Com os prazos a apertar – até ao debate sobre o documento na Assembleia da República faltam cerca de 10 dias -, os bloquistas pedem a Costa “uma clarificação” sobre como vai resolver o problema da banca no próprio Programa de Estabilidade.
BE recordou a Costa que Banif lhe fez perder a maioria
O BE quer demarcar-se de qualquer solução que deixe uma fatura para os contribuintes pagarem (ver texto ao lado). E vai fazer tudo para o impedir, pelo que o clima se tornou mais tenso na ‘geringonça’. “Temos cartazes nas ruas a dizer que não podemos dar mais dinheiro aos bancos. Não podemos aceitar uma solução que passe por isso”, aponta outro dirigente bloquista.

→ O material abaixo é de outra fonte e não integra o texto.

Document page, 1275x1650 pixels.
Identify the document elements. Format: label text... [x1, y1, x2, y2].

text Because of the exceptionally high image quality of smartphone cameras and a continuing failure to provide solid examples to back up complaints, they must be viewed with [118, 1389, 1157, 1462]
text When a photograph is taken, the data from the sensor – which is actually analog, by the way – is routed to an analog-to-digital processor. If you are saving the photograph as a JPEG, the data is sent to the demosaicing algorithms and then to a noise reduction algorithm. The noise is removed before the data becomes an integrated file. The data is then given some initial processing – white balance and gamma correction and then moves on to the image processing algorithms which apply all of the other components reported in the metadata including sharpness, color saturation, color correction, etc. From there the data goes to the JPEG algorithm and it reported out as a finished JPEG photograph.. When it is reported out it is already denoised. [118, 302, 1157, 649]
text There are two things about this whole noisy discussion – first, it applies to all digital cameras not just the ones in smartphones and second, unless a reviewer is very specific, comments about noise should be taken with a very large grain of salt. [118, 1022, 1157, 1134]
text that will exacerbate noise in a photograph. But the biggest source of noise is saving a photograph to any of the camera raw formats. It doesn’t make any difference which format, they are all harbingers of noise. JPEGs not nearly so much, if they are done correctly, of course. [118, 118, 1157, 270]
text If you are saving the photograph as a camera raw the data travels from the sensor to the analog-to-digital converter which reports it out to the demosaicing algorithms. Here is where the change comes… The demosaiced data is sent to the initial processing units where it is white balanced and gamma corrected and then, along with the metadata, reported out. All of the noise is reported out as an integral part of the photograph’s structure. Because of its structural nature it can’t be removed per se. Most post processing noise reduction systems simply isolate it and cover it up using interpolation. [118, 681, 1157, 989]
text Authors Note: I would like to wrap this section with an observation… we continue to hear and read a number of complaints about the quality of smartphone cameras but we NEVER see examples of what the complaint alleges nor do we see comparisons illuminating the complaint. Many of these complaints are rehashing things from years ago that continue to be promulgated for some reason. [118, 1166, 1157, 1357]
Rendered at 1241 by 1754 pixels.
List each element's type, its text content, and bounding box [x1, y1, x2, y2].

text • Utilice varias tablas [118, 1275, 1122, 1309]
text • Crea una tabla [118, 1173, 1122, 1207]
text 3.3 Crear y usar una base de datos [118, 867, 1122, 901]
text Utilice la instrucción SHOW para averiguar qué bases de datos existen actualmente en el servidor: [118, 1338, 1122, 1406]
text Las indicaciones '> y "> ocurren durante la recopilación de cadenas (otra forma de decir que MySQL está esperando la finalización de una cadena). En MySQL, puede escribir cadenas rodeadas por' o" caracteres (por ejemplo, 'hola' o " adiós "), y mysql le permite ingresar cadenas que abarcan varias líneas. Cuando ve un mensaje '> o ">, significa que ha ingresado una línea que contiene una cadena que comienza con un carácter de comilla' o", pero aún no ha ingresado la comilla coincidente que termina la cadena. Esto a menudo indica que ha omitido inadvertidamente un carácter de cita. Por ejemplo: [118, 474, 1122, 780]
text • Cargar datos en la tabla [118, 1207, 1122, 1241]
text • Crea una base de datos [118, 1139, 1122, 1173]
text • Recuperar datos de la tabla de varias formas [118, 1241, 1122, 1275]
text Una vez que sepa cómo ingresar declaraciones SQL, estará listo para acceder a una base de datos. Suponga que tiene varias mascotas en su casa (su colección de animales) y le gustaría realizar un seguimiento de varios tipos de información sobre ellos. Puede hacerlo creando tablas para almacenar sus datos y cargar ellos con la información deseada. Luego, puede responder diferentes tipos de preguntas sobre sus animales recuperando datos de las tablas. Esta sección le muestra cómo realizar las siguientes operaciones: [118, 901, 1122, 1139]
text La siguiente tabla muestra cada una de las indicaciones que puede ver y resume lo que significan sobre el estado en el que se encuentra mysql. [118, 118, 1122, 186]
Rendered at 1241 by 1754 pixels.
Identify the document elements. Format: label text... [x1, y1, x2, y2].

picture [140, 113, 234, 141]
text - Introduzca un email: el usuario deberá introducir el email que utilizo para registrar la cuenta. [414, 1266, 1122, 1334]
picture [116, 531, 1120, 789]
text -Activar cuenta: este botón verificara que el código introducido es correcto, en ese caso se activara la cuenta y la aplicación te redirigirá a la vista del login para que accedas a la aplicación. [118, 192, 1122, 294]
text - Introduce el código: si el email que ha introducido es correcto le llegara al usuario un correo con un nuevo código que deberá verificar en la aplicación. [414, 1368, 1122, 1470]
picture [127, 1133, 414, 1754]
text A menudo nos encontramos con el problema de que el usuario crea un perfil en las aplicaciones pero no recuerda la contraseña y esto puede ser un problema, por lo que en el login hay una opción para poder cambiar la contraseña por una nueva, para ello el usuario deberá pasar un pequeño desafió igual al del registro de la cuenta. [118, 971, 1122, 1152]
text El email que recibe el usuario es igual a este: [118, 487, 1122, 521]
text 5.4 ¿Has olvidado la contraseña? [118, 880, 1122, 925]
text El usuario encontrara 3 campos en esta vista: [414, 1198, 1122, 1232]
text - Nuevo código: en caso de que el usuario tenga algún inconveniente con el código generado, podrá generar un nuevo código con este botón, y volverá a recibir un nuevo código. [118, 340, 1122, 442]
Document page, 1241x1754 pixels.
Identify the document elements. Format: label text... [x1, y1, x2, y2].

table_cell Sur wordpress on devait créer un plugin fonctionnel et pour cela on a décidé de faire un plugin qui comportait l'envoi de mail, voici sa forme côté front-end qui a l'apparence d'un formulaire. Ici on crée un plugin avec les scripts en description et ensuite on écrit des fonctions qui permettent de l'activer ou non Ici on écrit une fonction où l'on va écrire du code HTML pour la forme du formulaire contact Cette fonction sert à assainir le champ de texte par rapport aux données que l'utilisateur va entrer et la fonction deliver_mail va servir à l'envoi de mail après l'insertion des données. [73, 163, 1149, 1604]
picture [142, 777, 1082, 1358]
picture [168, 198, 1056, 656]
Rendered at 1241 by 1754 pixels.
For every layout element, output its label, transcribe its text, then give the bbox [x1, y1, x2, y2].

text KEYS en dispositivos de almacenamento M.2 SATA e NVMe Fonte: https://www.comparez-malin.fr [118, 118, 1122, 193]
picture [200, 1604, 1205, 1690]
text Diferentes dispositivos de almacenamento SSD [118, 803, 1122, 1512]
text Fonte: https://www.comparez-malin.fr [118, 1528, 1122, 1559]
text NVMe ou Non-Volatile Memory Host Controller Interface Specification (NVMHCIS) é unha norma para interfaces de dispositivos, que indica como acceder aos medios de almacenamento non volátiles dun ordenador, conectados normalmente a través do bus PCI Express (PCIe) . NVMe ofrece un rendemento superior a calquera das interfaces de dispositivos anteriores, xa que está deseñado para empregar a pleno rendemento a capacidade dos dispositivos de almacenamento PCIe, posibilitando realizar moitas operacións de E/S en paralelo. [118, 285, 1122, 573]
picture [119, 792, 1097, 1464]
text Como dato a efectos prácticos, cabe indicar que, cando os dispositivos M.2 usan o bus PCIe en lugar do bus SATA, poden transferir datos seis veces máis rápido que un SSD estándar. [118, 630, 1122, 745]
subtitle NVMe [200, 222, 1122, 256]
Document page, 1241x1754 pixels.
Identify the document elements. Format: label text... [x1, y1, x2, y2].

A forma como decorreu o Conselho de Estado de há duas semanas fez soar alarmes no BE, mas a entrevista de Costa ao DN foi decisiva para os bloquistas perceberem que o Governo podia estar a estudar uma solução para as imparidades da banca com mais uma fatura para os contribuintes.
O facto de António Costa ter discutido com o Presidente e com Mário Draghi, ao almoço, uma solução para a banca caiu mal no Bloco. A expressão usada pelo primeiro-ministro sobre o “veículo” para ficar com esses ativos fez perceber que o assunto podia já estar decidido, antes mesmo de ser discutido com os parceiros de esquerda que apoiam o Governo no Parlamento.
“Quando de um momento para o outro, em poucos dias, o governador e depois o primeiro-ministro e logo a seguir o Presidente – que só pode falar com conforto sobre o assunto se tem uma conversa antes com o primeiro-ministro, como é evidente, ou seja, tem um entendimento comum – , e apresentam esta solução é porque ela já está a ser estudada e está a ser estudada para curtíssimo prazo, caso contrário não teria sido levantada. Portanto, a curto prazo vamos ter esta proposta em cima da mesa, mas de momento não a conhecemos”, avisava na semana passada Francisco Louçã, com um recado para António Costa que sexta-feira Catarina Martins reforçou.
“O que não tem sentido é que nas questões financeiras o Governo vá sempre alinhar com a direita e afastar-se do consenso que é a sua base política”, apontava Louçã, para dias mais tarde Catarina lembrar no Parlamento a Costa que o caso Banif o fez “perder a maioria parlamentar”.
Abana, mas não cai
Para o BE é essencial a demarcação política nesta matéria, mas na direção partido não se antevê um rasgar do acordo assinado com António Costa por causa do tema da banca. “Isso não põe em causa o acordo. O que põe em causa o acordo são as questões concretas que ficaram definidas no compromisso político”, assegura ao SOL o dirigente bloquista Pedro Soares.
Por outras palavras, o BE só tenciona deixar cair a ‘geringonça’ se houver medidas que impliquem o corte de salários e pensões, o aumento dos impostos sobre os rendimentos de trabalho ou a subida do IVA dos bens essenciais. O que não significa que Catarina Martins não possa voltar a subir o tom nos debates com o primeiro-ministro sempre que isso se justifique. “Não somos uma maioria amorfa”, sublinha uma fonte do BE.
Para já, a esquerda conta com a garantia do primeiro-ministro de que o Programa de Estabilidade não prevê nenhuma dessas medidas. E, sexta-feira, Costa foi mais longe: numa resposta a Assunção Cristas, assegurou até que o Governo não tenciona aumentar sequer a taxa normal do IVA. A medida não iria contra o que ficou estabelecido nos acordos com BE, PCP e PEV, mas o primeiro-ministro garante que não quer ir por aí. “Não vem aí o papão, não vale a pena”, respondeu à líder do CDS, esclarecendo por que motivo ainda não apresentou o Programa de Estabilidade. “Não insisto em esconder nada. O que eu tenho pretendido fazer é ter um Programa de Estabilidade assente na informação mais recente e mais atualizada”.
A resposta não convence, porém, completamente os parceiros da esquerda. “É a garantia que dá agora. Vamos ver”, aguarda-se no Bloco.